„Wir wollen kündigen!“ Mit diesen drei Worten vor gar nicht allzu langer Zeit war endgültig klar, was uns schon seit längerem im Kopf herum schwirrte: Wir gehen zusammen auf große Tour!
Zu zweit wollen wir gemeinsam lange wandern gehen. Und zwar ohne Wenn und ohne Aber, ohne Netz und ohne doppelten Boden. Die Jobs sind gekündigt, die Wohnung auch – fünf Monate Norwegen liegen vor uns! Was für Aussichten!

Nach meinem Vortrag am 24. Mai in Hagen werden wir nach Norwegen aufbrechen, um dann um den 1. Juni herum zu starten, um vom Kap Lindesnes aus Norwegen zu Fuss zu durchwandern. Wir werden dazu viel Zeit haben und uns auch die Zeit nehmen, denn wenn ich eines weiß ist, dass es nicht darauf ankommt, möglichst schnell am Ziel zu sein, sondern auf dem Weg zum Ziel möglichst viel Zeit zu verbringen! Denn diese norwegische turglede gehört für uns einfach dazu!
Aber warum „wieder“ durch Norwegen? Warum nicht etwas anderes? Na warum denn nicht, können wir da nur antworten! Weil es einfach unglaublich schön ist, zusammen durch „unser“ Land zu wandern, weil gemeinsam alles anders ist und weil jede Tour immer unterschiedlich und niemals gleich ist. Insbesondere in einer Region, die von den unterschiedlichen Jahreszeiten dermaßen geprägt ist, wie Norwegen. Es gibt dort so viel zu entdecken, so wunderbare Menschen zu treffen und so viel zu erleben – wir freuen uns einfach wahnsinnig darauf!
Der Wunsch nach #turglede wächst und wächst
Mit jedem Vortrag und mit jeder neuen kleinen Tour kam der Wunsch auf, wieder diese großartige Freiheit zu erleben, die man erlebt, wenn man länger raus aus dem Alltag ist und hinein ins Abenteuer startet. Und so geht es nicht nur mir, sondern auch meiner Freundin Anni. Spätestens als wir uns im letzten Jahr im Narvik-Fjell trafen, Anni kam gerade von einer längeren Solotour und ich von meinem Ausflug zur OAS auf den Lofoten, war klar, der Schreibtisch ist uns auf Dauer nicht genug.

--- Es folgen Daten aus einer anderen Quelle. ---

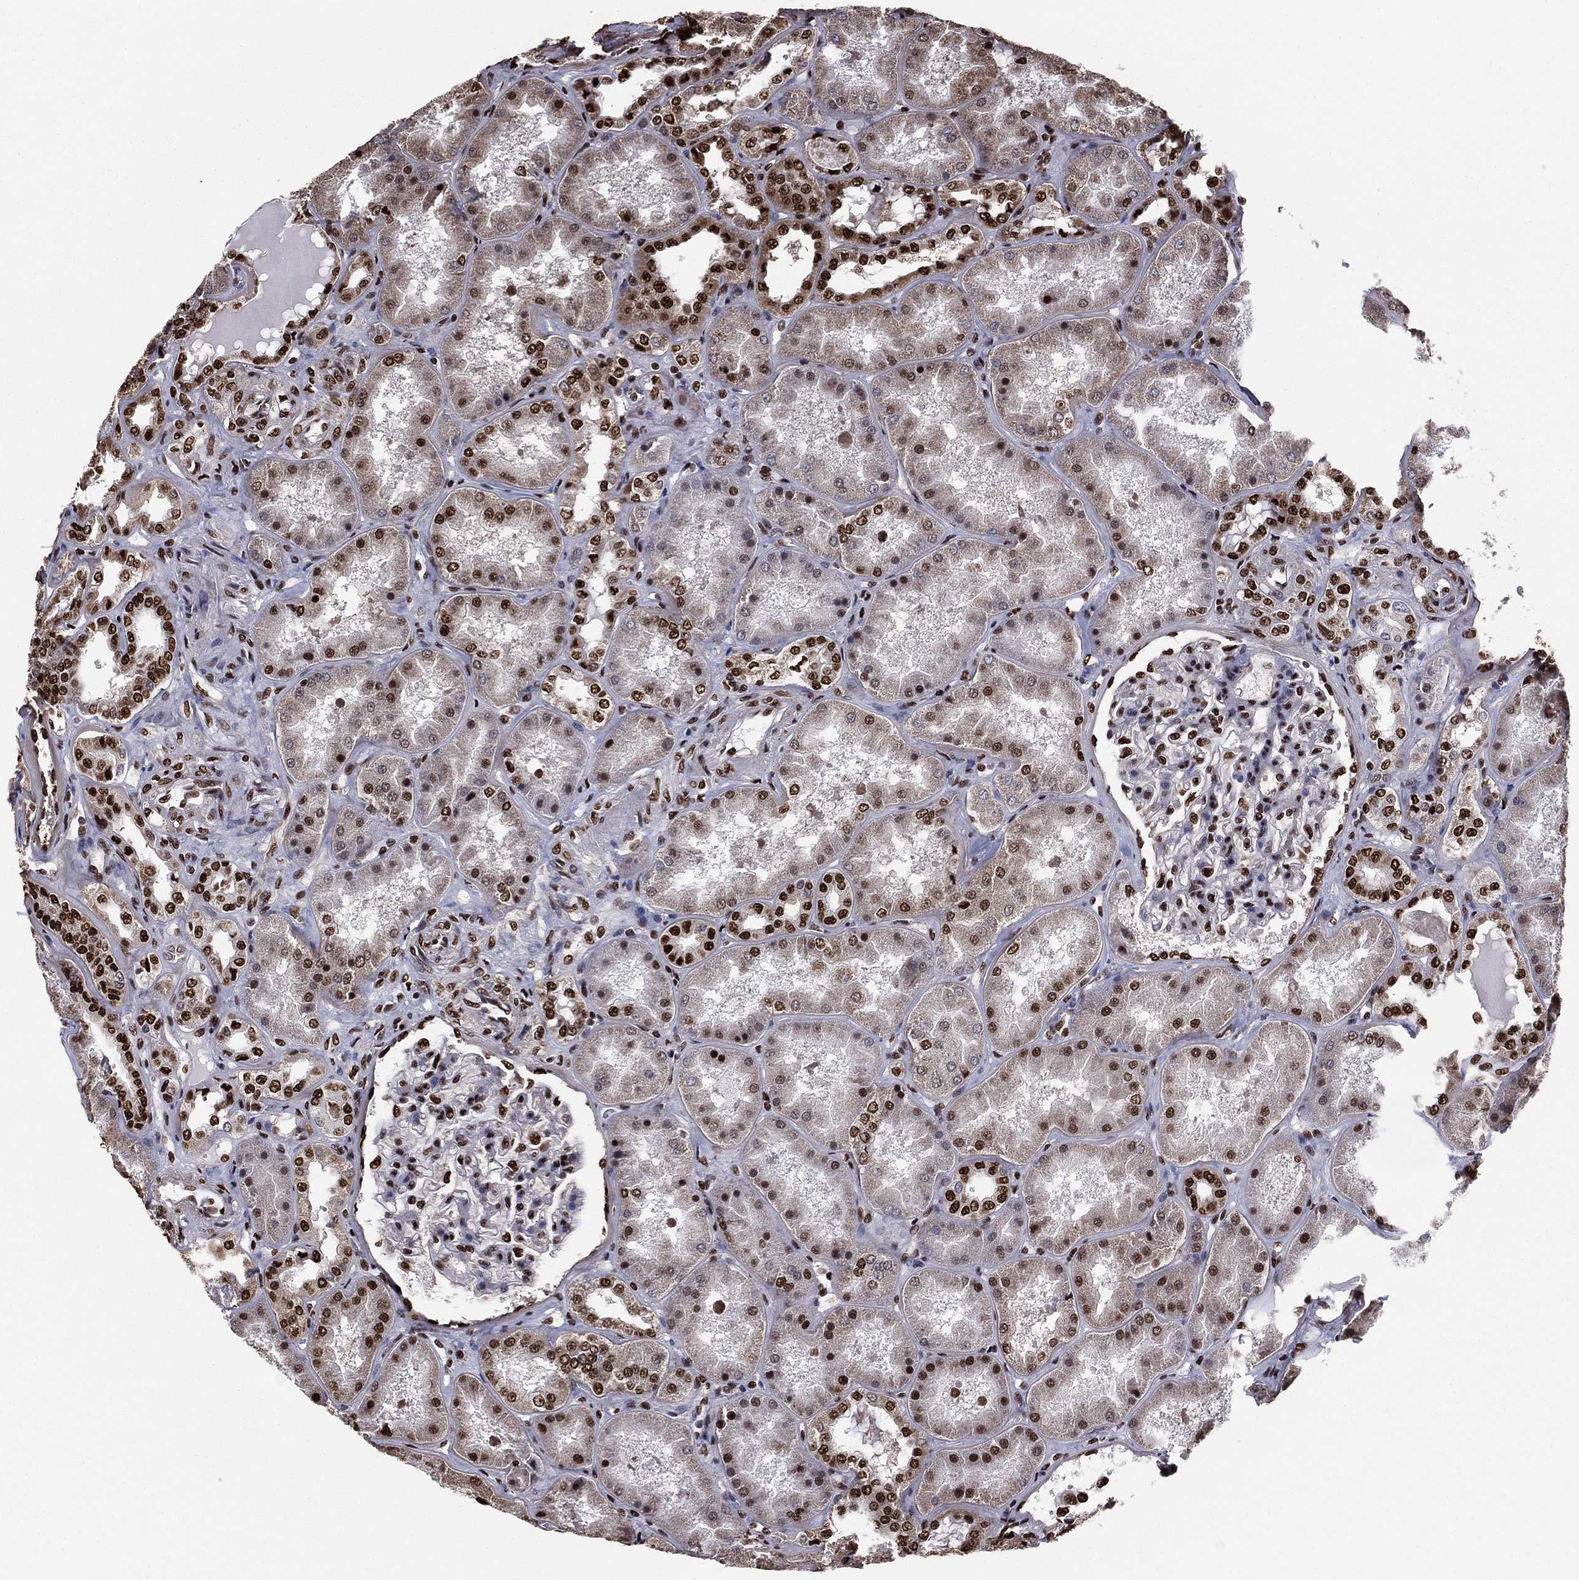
{"staining": {"intensity": "strong", "quantity": ">75%", "location": "nuclear"}, "tissue": "kidney", "cell_type": "Cells in glomeruli", "image_type": "normal", "snomed": [{"axis": "morphology", "description": "Normal tissue, NOS"}, {"axis": "topography", "description": "Kidney"}], "caption": "Normal kidney exhibits strong nuclear positivity in about >75% of cells in glomeruli.", "gene": "TP53BP1", "patient": {"sex": "female", "age": 56}}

Mein Wunsch wieder aufzubrechen war nie weg, im Gegenteil, er wuchs von Tag zu Tag. Bereits damals am Nordkap war ich traurig, dass es erstmal nicht für mich weiter ging, sondern wieder der normale Alltag auf mich wartete. Was in den letzten Jahren dann passiert ist, ist für mich immer noch schwer zu begreifen, schwer in Worte zu fassen. Das große Interesse an meiner Tour von damals, die Entstehung des Buches und auch die Vorträge, die immer zahlreicher werden, sind für mich einfach unglaublich.
Bei jedem meiner Vorträge stehe ich irgendwann mitten im Vortrag einfach nur kurz da, schaue ins Publikum und muss mich kneifen, so unwirklich ist es für mich, dass an solchen Abenden oder Tagen teilweise einige hundert Leute kommen, mitunter von weit her extra angereist, um mit mir nach Norwegen zu kommen, meine Geschichte zu hören. Erst letzte Woche in Heilbronn kam nach dem Vortrag eine Frau zu mir, die extra aus Berlin zu meinem Vortrag gekommen war, in Erlangen war eine komplette Familie aus München angereist, um sich meinen Vortrag anzuhören. Wie krass ist das denn?
Ein Vorbild für andere?
Auch die vielen, vielen positiven Rückmeldungen, die ich per E-Mail bekomme, sind einfach der Wahnsinn und lassen mich oft staunen, bei manchen E-Mails muss ich gar schlucken und habe beim Lesen einen dicken Kloß im Hals.
Ein Beispiel: Eines Tages bekam ich eine E-Mail von einer jungen Frau, die per Zufall mein Buch geschenkt bekommen hatte. Sie las es und kam zu der Stelle, an der ich im Saltfjell den Polarkreis überquere. Genau dort steckte ein Schwert im Boden, an dem eine Plakette mit einem Namen befestigt war, dazu ein Eintrag im Hüttenbuch der nahen kleinen Wetterschutzhütte. Darin wurde berichtet, dass an dieser Stelle die Asche eines jungen Mannes verstreut wurde, da dies sein Lieblingsplatz in Skandinavien gewesen ist. Diese Episode hatte mich damals sehr beschäftigt und hing mir noch lange nach. Und nun bekam ich eine E-Mail von der Ehefrau dieses jungen Mannes und hörte die ganze Geschichte und die Umstände, die dazu führten, dass die Asche dort verstreut worden ist. Wie muss es ihr wohl ergangen sein, als sie ohne jegliche Vorwarnung davon in meinem Buch las? Ich saß sprachlos vor dem Computer und mir liefen die Tränen herunter. Wie kurz kann das Leben sein? Von jetzt auf gleich kann es vorbei sein!
Von jetzt auf gleich kann alles anders sein
Und auch so wurde mir immer wieder vor Augen geführt, wie schnell es oft gehen kann, wie schnell eine tückische Krankheit plötzlich auf der Matte stehen kann, auf die man so gar nicht vorbereitet war oder ist. Manchmal geht es dabei gut aus, manchmal aber auch leider nicht. Und oft trifft es dabei ausgerechnet die Leute, die sich für andere aufopfern, immer für andere da sind, und sich selbst nicht für wichtig nehmen, obwohl genau sie die stärksten und wichtigsten Personen überhaupt sind. Man muss einfach seine Zeit nutzen, die Konjunktive streichen und nicht auf irgendwann warten.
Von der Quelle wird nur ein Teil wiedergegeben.